▸ EXERCISE GOAL:
Give the records below again exactly, and exclude each picture.

Change listing data:
- Opening Delimiter -

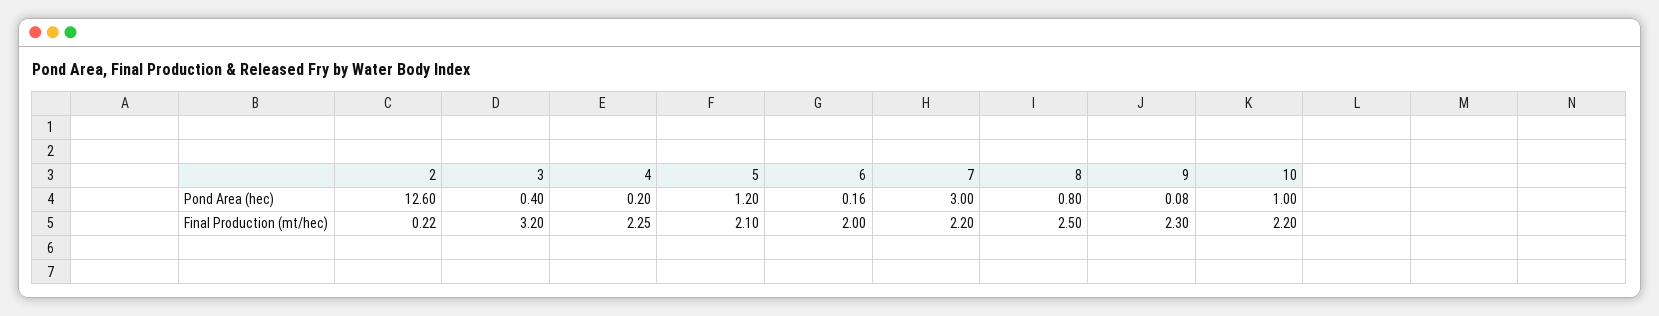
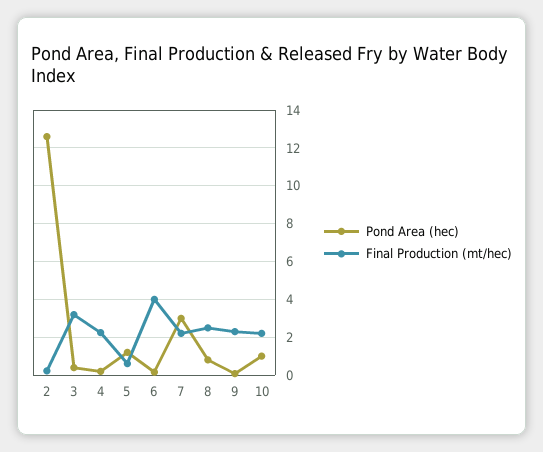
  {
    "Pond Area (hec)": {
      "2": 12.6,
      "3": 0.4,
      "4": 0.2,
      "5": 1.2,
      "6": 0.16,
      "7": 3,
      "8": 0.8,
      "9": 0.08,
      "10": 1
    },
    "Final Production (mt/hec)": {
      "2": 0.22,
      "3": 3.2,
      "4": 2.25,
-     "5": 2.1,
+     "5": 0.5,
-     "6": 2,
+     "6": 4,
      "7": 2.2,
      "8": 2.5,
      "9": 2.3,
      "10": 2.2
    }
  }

- Closing Delimiter -

▸ THE COMPLETED TASK:
  {
    "Pond Area (hec)": {
      "2": 12.6,
      "3": 0.4,
      "4": 0.2,
      "5": 1.2,
      "6": 0.16,
      "7": 3,
      "8": 0.8,
      "9": 0.08,
      "10": 1
    },
    "Final Production (mt/hec)": {
      "2": 0.22,
      "3": 3.2,
      "4": 2.25,
-     "5": 2.1,
+     "5": 0.5,
-     "6": 2,
+     "6": 4,
      "7": 2.2,
      "8": 2.5,
      "9": 2.3,
      "10": 2.2
    }
  }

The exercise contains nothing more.